TASK: Convert every line below into a Markdown table with the columns No. and Text, numbering the lines in order and leaving out any blank ones.

DATA SUPPLIED:

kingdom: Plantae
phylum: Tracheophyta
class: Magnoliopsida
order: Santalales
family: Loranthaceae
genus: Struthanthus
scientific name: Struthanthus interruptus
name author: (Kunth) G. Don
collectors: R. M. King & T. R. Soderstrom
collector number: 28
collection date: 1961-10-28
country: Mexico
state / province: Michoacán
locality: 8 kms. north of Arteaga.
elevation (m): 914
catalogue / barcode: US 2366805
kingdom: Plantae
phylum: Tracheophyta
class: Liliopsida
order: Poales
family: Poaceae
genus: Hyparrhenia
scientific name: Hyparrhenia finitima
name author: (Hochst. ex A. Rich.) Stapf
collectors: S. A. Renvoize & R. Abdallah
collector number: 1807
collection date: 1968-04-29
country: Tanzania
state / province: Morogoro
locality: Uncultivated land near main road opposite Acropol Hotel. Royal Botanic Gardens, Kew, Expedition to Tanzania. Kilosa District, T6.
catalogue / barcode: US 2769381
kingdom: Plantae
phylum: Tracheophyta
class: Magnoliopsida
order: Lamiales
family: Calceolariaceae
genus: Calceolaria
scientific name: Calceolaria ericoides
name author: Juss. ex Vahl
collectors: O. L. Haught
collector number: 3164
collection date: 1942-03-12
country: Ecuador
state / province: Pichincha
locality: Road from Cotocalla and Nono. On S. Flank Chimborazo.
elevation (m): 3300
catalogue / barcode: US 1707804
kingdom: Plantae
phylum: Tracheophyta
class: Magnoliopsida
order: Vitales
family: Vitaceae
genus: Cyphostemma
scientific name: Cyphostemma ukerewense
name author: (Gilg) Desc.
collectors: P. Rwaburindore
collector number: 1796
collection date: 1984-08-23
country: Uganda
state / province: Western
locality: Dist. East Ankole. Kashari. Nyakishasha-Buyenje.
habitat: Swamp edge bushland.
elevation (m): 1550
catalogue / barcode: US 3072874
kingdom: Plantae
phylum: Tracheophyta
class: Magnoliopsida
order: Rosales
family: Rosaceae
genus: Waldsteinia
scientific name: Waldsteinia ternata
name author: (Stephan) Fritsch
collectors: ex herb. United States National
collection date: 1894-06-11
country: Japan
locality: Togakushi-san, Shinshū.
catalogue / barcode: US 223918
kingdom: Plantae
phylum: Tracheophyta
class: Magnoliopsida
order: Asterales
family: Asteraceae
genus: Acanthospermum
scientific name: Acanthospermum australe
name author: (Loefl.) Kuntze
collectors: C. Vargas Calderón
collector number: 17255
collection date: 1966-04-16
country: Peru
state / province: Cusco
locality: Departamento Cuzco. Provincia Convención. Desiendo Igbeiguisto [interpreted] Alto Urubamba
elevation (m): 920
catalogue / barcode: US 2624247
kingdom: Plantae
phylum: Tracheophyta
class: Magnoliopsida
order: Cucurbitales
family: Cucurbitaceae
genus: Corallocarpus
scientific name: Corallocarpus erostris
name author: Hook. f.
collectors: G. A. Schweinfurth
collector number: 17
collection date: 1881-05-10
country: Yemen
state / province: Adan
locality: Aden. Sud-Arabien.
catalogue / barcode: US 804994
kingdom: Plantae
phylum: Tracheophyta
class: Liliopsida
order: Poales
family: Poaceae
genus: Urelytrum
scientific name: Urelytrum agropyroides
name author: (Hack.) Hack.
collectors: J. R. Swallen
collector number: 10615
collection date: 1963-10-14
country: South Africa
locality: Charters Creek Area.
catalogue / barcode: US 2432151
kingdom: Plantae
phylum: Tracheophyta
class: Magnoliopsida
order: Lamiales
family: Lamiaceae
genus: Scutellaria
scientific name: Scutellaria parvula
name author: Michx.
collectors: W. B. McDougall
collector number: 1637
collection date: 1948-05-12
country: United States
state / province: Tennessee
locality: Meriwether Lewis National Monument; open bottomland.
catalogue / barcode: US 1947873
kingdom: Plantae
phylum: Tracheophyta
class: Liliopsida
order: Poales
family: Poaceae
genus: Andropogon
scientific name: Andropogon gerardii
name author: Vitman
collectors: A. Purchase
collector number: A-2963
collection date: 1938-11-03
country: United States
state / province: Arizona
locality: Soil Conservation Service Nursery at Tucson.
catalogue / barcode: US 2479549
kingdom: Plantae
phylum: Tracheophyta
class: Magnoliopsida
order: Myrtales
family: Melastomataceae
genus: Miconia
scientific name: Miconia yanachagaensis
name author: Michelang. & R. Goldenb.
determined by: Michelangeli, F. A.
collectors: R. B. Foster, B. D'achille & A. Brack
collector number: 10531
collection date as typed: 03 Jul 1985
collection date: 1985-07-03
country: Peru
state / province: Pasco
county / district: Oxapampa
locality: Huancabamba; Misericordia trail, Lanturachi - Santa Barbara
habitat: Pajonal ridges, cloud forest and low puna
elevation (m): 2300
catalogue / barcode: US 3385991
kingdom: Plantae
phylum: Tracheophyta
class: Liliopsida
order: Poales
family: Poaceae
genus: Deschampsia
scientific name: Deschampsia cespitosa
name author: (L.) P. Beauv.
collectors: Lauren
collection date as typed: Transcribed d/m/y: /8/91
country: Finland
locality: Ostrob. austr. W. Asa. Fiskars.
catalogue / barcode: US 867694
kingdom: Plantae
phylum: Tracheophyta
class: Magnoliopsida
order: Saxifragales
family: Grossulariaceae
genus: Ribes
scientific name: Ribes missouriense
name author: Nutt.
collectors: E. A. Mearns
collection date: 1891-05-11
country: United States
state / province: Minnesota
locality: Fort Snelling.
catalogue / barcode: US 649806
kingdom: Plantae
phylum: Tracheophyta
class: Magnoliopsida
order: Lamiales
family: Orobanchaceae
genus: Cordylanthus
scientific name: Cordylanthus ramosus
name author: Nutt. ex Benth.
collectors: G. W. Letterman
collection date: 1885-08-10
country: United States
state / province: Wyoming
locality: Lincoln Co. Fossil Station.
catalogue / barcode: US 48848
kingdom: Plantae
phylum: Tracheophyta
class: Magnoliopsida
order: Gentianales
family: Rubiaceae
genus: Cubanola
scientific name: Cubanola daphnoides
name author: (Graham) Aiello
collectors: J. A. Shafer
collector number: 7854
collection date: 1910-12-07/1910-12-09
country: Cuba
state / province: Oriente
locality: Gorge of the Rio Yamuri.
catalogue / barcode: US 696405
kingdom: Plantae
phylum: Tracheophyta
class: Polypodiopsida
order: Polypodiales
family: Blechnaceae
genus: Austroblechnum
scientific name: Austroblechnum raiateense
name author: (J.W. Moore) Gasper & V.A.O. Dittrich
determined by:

RESPONSE:
| No. | Text |
|---|---|
| 1 | kingdom: Plantae |
| 2 | phylum: Tracheophyta |
| 3 | class: Magnoliopsida |
| 4 | order: Santalales |
| 5 | family: Loranthaceae |
| 6 | genus: Struthanthus |
| 7 | scientific name: Struthanthus interruptus |
| 8 | name author: (Kunth) G. Don |
| 9 | collectors: R. M. King & T. R. Soderstrom |
| 10 | collector number: 28 |
| 11 | collection date: 1961-10-28 |
| 12 | country: Mexico |
| 13 | state / province: Michoacán |
| 14 | locality: 8 kms. north of Arteaga. |
| 15 | elevation (m): 914 |
| 16 | catalogue / barcode: US 2366805 |
| 17 | kingdom: Plantae |
| 18 | phylum: Tracheophyta |
| 19 | class: Liliopsida |
| 20 | order: Poales |
| 21 | family: Poaceae |
| 22 | genus: Hyparrhenia |
| 23 | scientific name: Hyparrhenia finitima |
| 24 | name author: (Hochst. ex A. Rich.) Stapf |
| 25 | collectors: S. A. Renvoize & R. Abdallah |
| 26 | collector number: 1807 |
| 27 | collection date: 1968-04-29 |
| 28 | country: Tanzania |
| 29 | state / province: Morogoro |
| 30 | locality: Uncultivated land near main road opposite Acropol Hotel. Royal Botanic Gardens, Kew, Expedition to Tanzania. Kilosa District, T6. |
| 31 | catalogue / barcode: US 2769381 |
| 32 | kingdom: Plantae |
| 33 | phylum: Tracheophyta |
| 34 | class: Magnoliopsida |
| 35 | order: Lamiales |
| 36 | family: Calceolariaceae |
| 37 | genus: Calceolaria |
| 38 | scientific name: Calceolaria ericoides |
| 39 | name author: Juss. ex Vahl |
| 40 | collectors: O. L. Haught |
| 41 | collector number: 3164 |
| 42 | collection date: 1942-03-12 |
| 43 | country: Ecuador |
| 44 | state / province: Pichincha |
| 45 | locality: Road from Cotocalla and Nono. On S. Flank Chimborazo. |
| 46 | elevation (m): 3300 |
| 47 | catalogue / barcode: US 1707804 |
| 48 | kingdom: Plantae |
| 49 | phylum: Tracheophyta |
| 50 | class: Magnoliopsida |
| 51 | order: Vitales |
| 52 | family: Vitaceae |
| 53 | genus: Cyphostemma |
| 54 | scientific name: Cyphostemma ukerewense |
| 55 | name author: (Gilg) Desc. |
| 56 | collectors: P. Rwaburindore |
| 57 | collector number: 1796 |
| 58 | collection date: 1984-08-23 |
| 59 | country: Uganda |
| 60 | state / province: Western |
| 61 | locality: Dist. East Ankole. Kashari. Nyakishasha-Buyenje. |
| 62 | habitat: Swamp edge bushland. |
| 63 | elevation (m): 1550 |
| 64 | catalogue / barcode: US 3072874 |
| 65 | kingdom: Plantae |
| 66 | phylum: Tracheophyta |
| 67 | class: Magnoliopsida |
| 68 | order: Rosales |
| 69 | family: Rosaceae |
| 70 | genus: Waldsteinia |
| 71 | scientific name: Waldsteinia ternata |
| 72 | name author: (Stephan) Fritsch |
| 73 | collectors: ex herb. United States National |
| 74 | collection date: 1894-06-11 |
| 75 | country: Japan |
| 76 | locality: Togakushi-san, Shinshū. |
| 77 | catalogue / barcode: US 223918 |
| 78 | kingdom: Plantae |
| 79 | phylum: Tracheophyta |
| 80 | class: Magnoliopsida |
| 81 | order: Asterales |
| 82 | family: Asteraceae |
| 83 | genus: Acanthospermum |
| 84 | scientific name: Acanthospermum australe |
| 85 | name author: (Loefl.) Kuntze |
| 86 | collectors: C. Vargas Calderón |
| 87 | collector number: 17255 |
| 88 | collection date: 1966-04-16 |
| 89 | country: Peru |
| 90 | state / province: Cusco |
| 91 | locality: Departamento Cuzco. Provincia Convención. Desiendo Igbeiguisto [interpreted] Alto Urubamba |
| 92 | elevation (m): 920 |
| 93 | catalogue / barcode: US 2624247 |
| 94 | kingdom: Plantae |
| 95 | phylum: Tracheophyta |
| 96 | class: Magnoliopsida |
| 97 | order: Cucurbitales |
| 98 | family: Cucurbitaceae |
| 99 | genus: Corallocarpus |
| 100 | scientific name: Corallocarpus erostris |
| 101 | name author: Hook. f. |
| 102 | collectors: G. A. Schweinfurth |
| 103 | collector number: 17 |
| 104 | collection date: 1881-05-10 |
| 105 | country: Yemen |
| 106 | state / province: Adan |
| 107 | locality: Aden. Sud-Arabien. |
| 108 | catalogue / barcode: US 804994 |
| 109 | kingdom: Plantae |
| 110 | phylum: Tracheophyta |
| 111 | class: Liliopsida |
| 112 | order: Poales |
| 113 | family: Poaceae |
| 114 | genus: Urelytrum |
| 115 | scientific name: Urelytrum agropyroides |
| 116 | name author: (Hack.) Hack. |
| 117 | collectors: J. R. Swallen |
| 118 | collector number: 10615 |
| 119 | collection date: 1963-10-14 |
| 120 | country: South Africa |
| 121 | locality: Charters Creek Area. |
| 122 | catalogue / barcode: US 2432151 |
| 123 | kingdom: Plantae |
| 124 | phylum: Tracheophyta |
| 125 | class: Magnoliopsida |
| 126 | order: Lamiales |
| 127 | family: Lamiaceae |
| 128 | genus: Scutellaria |
| 129 | scientific name: Scutellaria parvula |
| 130 | name author: Michx. |
| 131 | collectors: W. B. McDougall |
| 132 | collector number: 1637 |
| 133 | collection date: 1948-05-12 |
| 134 | country: United States |
| 135 | state / province: Tennessee |
| 136 | locality: Meriwether Lewis National Monument; open bottomland. |
| 137 | catalogue / barcode: US 1947873 |
| 138 | kingdom: Plantae |
| 139 | phylum: Tracheophyta |
| 140 | class: Liliopsida |
| 141 | order: Poales |
| 142 | family: Poaceae |
| 143 | genus: Andropogon |
| 144 | scientific name: Andropogon gerardii |
| 145 | name author: Vitman |
| 146 | collectors: A. Purchase |
| 147 | collector number: A-2963 |
| 148 | collection date: 1938-11-03 |
| 149 | country: United States |
| 150 | state / province: Arizona |
| 151 | locality: Soil Conservation Service Nursery at Tucson. |
| 152 | catalogue / barcode: US 2479549 |
| 153 | kingdom: Plantae |
| 154 | phylum: Tracheophyta |
| 155 | class: Magnoliopsida |
| 156 | order: Myrtales |
| 157 | family: Melastomataceae |
| 158 | genus: Miconia |
| 159 | scientific name: Miconia yanachagaensis |
| 160 | name author: Michelang. & R. Goldenb. |
| 161 | determined by: Michelangeli, F. A. |
| 162 | collectors: R. B. Foster, B. D'achille & A. Brack |
| 163 | collector number: 10531 |
| 164 | collection date as typed: 03 Jul 1985 |
| 165 | collection date: 1985-07-03 |
| 166 | country: Peru |
| 167 | state / province: Pasco |
| 168 | county / district: Oxapampa |
| 169 | locality: Huancabamba; Misericordia trail, Lanturachi - Santa Barbara |
| 170 | habitat: Pajonal ridges, cloud forest and low puna |
| 171 | elevation (m): 2300 |
| 172 | catalogue / barcode: US 3385991 |
| 173 | kingdom: Plantae |
| 174 | phylum: Tracheophyta |
| 175 | class: Liliopsida |
| 176 | order: Poales |
| 177 | family: Poaceae |
| 178 | genus: Deschampsia |
| 179 | scientific name: Deschampsia cespitosa |
| 180 | name author: (L.) P. Beauv. |
| 181 | collectors: Lauren |
| 182 | collection date as typed: Transcribed d/m/y: /8/91 |
| 183 | country: Finland |
| 184 | locality: Ostrob. austr. W. Asa. Fiskars. |
| 185 | catalogue / barcode: US 867694 |
| 186 | kingdom: Plantae |
| 187 | phylum: Tracheophyta |
| 188 | class: Magnoliopsida |
| 189 | order: Saxifragales |
| 190 | family: Grossulariaceae |
| 191 | genus: Ribes |
| 192 | scientific name: Ribes missouriense |
| 193 | name author: Nutt. |
| 194 | collectors: E. A. Mearns |
| 195 | collection date: 1891-05-11 |
| 196 | country: United States |
| 197 | state / province: Minnesota |
| 198 | locality: Fort Snelling. |
| 199 | catalogue / barcode: US 649806 |
| 200 | kingdom: Plantae |
| 201 | phylum: Tracheophyta |
| 202 | class: Magnoliopsida |
| 203 | order: Lamiales |
| 204 | family: Orobanchaceae |
| 205 | genus: Cordylanthus |
| 206 | scientific name: Cordylanthus ramosus |
| 207 | name author: Nutt. ex Benth. |
| 208 | collectors: G. W. Letterman |
| 209 | collection date: 1885-08-10 |
| 210 | country: United States |
| 211 | state / province: Wyoming |
| 212 | locality: Lincoln Co. Fossil Station. |
| 213 | catalogue / barcode: US 48848 |
| 214 | kingdom: Plantae |
| 215 | phylum: Tracheophyta |
| 216 | class: Magnoliopsida |
| 217 | order: Gentianales |
| 218 | family: Rubiaceae |
| 219 | genus: Cubanola |
| 220 | scientific name: Cubanola daphnoides |
| 221 | name author: (Graham) Aiello |
| 222 | collectors: J. A. Shafer |
| 223 | collector number: 7854 |
| 224 | collection date: 1910-12-07/1910-12-09 |
| 225 | country: Cuba |
| 226 | state / province: Oriente |
| 227 | locality: Gorge of the Rio Yamuri. |
| 228 | catalogue / barcode: US 696405 |
| 229 | kingdom: Plantae |
| 230 | phylum: Tracheophyta |
| 231 | class: Polypodiopsida |
| 232 | order: Polypodiales |
| 233 | family: Blechnaceae |
| 234 | genus: Austroblechnum |
| 235 | scientific name: Austroblechnum raiateense |
| 236 | name author: (J.W. Moore) Gasper & V.A.O. Dittrich |
| 237 | determined by: |